Many types of vascular lesions can lead to renal ischemia and death of kidney tissue. The most common of these lesions are (1) atherosclerosis of the larger renal arteries, with progressive sclerotic constriction of the vessels; (2) fibromuscular hyperplasia of one or more of the large arteries, which also causes occlusion of the vessels; and (3) nephrosclerosis, caused by sclerotic lesions of the smaller arteries, arterioles, and glomeruli.
Atherosclerotic or hyperplastic lesions of the large arteries frequently affect one kidney more than the other and, therefore, cause unilaterally diminished kidney function. As discussed in Chapter 19, hypertension often occurs when the artery of one kidney is constricted while the artery of the other kidney is still normal, a condition analogous to “two-kidney” Goldblatt hypertension.

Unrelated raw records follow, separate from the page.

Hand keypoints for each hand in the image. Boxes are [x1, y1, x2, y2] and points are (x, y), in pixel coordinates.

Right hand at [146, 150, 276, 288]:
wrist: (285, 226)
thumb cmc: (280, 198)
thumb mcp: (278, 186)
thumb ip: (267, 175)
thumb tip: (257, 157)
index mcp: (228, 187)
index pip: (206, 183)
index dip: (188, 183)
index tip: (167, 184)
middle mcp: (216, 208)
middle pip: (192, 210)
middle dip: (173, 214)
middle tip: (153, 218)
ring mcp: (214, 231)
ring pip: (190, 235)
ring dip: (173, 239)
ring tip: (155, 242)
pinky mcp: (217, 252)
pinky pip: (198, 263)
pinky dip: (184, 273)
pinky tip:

Benign nephrosclerosis, the most common form of kidney disease, is seen to at least some extent in about 70 percent of postmortem examinations in people who die after the age of 60 years. This type of vascular lesion occurs in the smaller interlobular arteries and in the afferent arterioles of the kidney. It is believed to begin with leakage of plasma through the intimal membrane of these vessels. This leakage causes fibrinoid deposits to develop in the medial layers of these vessels, followed by progressive thickening of the vessel wall that eventually constricts the vessels and, in some cases, occludes them. Because there is essentially no collateral circulation among the smaller renal arteries, occlusion of one or more of them causes destruction of a comparable number of nephrons. Therefore, much of the kidney tissue becomes replaced by small amounts of fibrous tissue. When sclerosis occurs in the glomeruli, the injury is referred to as glomerulosclerosis.
Nephrosclerosis and glomerulosclerosis occur to some extent in most people after the fourth decade of life, causing about a 10 percent decrease in the number of functional nephrons each 10 years after age 40 years (Figure 1). This loss of glomeruli and overall nephron function is reflected by a progressive decrease in both renal blood flow and GFR. Even in healthy people without underlying hypertension or diabetes, renal plasma flow and GFR decrease by 40 to 50 percent by age 80 years.

Fig1. Effect of aging on the number of functional glomeruli.
The frequency and severity of nephrosclerosis and glomerulosclerosis are greatly increased by concurrent hypertension or diabetes mellitus. In fact, diabetes mellitus and hypertension are the two most important causes of ESRD, as discussed previously. Thus, benign nephrosclerosis in association with severe hypertension can lead to a rapidly progressing malignant nephrosclerosis. The characteristic histological features of malignant nephrosclerosis include large amounts of fibrinoid deposits in the arterioles and progressive thickening of the vessels, with severe ischemia occurring in the affected nephrons. For unknown reasons, the incidence of malignant nephrosclerosis and severe glomerulosclerosis is significantly higher in blacks than in whites of similar ages who have similar degrees of severity of hypertension or diabetes.